La répercussion émotionnelle de la reverie est généralement discrète et inarticulée, apportant plus, pour l’analyste, le sentiment insaisissable d’être incertaine, que celui d’être parvenu à une compréhension. Je crois que le déséquilibre émotionnel généré par la reverie est l’un des éléments les plus importants de l’expérience de l’analyste par lequel obtenir sens à ce qui est en train d’advenir au niveau inconscient dans la situation analytique. La reverie est un compas émotionnel sur lequel je m’appuie puissamment (mais que je ne peux clairement lire) pour prendre mes repérages dans la situation analytique. Paradoxalement, tandis que la reverie est, pour moi, essentielle à ma capacité d’être analyste, elle est en même temps la dimension de l’expérience analytique qui paraît le moins digne d’acuité analytique. Le trouble émotionnel associé à la reverie est éprouvé comme si cela était principalement, sinon entièrement, un reflet de la manière dont on n’est pas analyste à ce moment-là. C’est la dimension de notre expérience qui se ressent le plus comme une manifestation de notre échec à être réceptif, compréhensif, à avoir de la compassion, à observer, à être attentif, diligent, intelligent, etc. A la place, les troubles émotionnels associés à la reverie sont ressenties comme un produit interférant dans nos propres préoccupations courantes, une auto-absorption narcissique excessive, comme de l’immaturité, de l’inexpérience, de la fatigue, un formation non appropriée, des conflits émotionnels non résolus, etc. Notre difficulté à faire usage de nos reveries au service de l’analyse est facilement compréhensible par le fait qu’une telle expérience est généralement si proche, si immédiate, qu’elle est difficile à voir : elle est « trop présente pour qu’on l’imagine » (Frost, 1942).

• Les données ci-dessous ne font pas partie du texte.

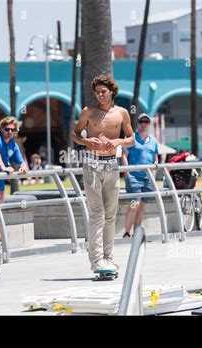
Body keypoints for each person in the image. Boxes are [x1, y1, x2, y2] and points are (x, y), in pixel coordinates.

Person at [71, 74, 134, 273]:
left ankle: (108, 257)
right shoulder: (88, 112)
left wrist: (118, 142)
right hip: (91, 165)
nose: (100, 95)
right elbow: (75, 134)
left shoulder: (122, 113)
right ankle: (97, 261)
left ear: (112, 92)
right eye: (97, 92)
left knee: (111, 214)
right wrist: (87, 141)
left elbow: (132, 139)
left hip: (111, 165)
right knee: (97, 213)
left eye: (103, 91)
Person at [0, 116, 28, 240]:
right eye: (7, 129)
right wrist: (3, 166)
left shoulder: (13, 144)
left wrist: (23, 167)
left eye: (13, 130)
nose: (10, 132)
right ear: (1, 128)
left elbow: (21, 161)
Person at [121, 113, 159, 238]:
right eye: (141, 122)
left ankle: (136, 232)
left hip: (148, 179)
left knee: (142, 206)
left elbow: (155, 159)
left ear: (149, 125)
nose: (143, 124)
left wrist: (153, 176)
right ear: (138, 124)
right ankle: (127, 232)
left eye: (146, 122)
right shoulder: (131, 138)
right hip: (134, 177)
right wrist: (127, 174)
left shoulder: (153, 141)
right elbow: (124, 156)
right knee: (134, 204)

Depuis que je considère l’utilisation des états chevauchant de reverie de l’analyste et de l’analysant comme une partie fondamentale de la technique analytique, un examen attentif de chaque séance analytique peut servir à illustrer des aspects significatifs de l’usage de la reverie (ou bien la difficulté rencontrée par la paire analytique pour le tenter). De même, un examen attentif de toute expérience dans l’utilisation analytique de la reverie est spécifique à un moment particulier d’une analyse particulière. Une exploration de ce moment impliquera des problèmes de technique et de potentialités pour le développement émotionnel qui sont uniques à ce moment précis dans le mouvement psychologique-interpersonnel de l’analyste et de l’analysant.

[1]  La contribution de T. Ogden est issue d’un article du même nom publié dans le Psychoanalytic Quarterly, LXVI, 1997.

Note de traduction : pour signaler la nuance entre reverie et rêverie nous avons laissé le terme anglais de reverie (voire l’introduction de C. Botella au Débat).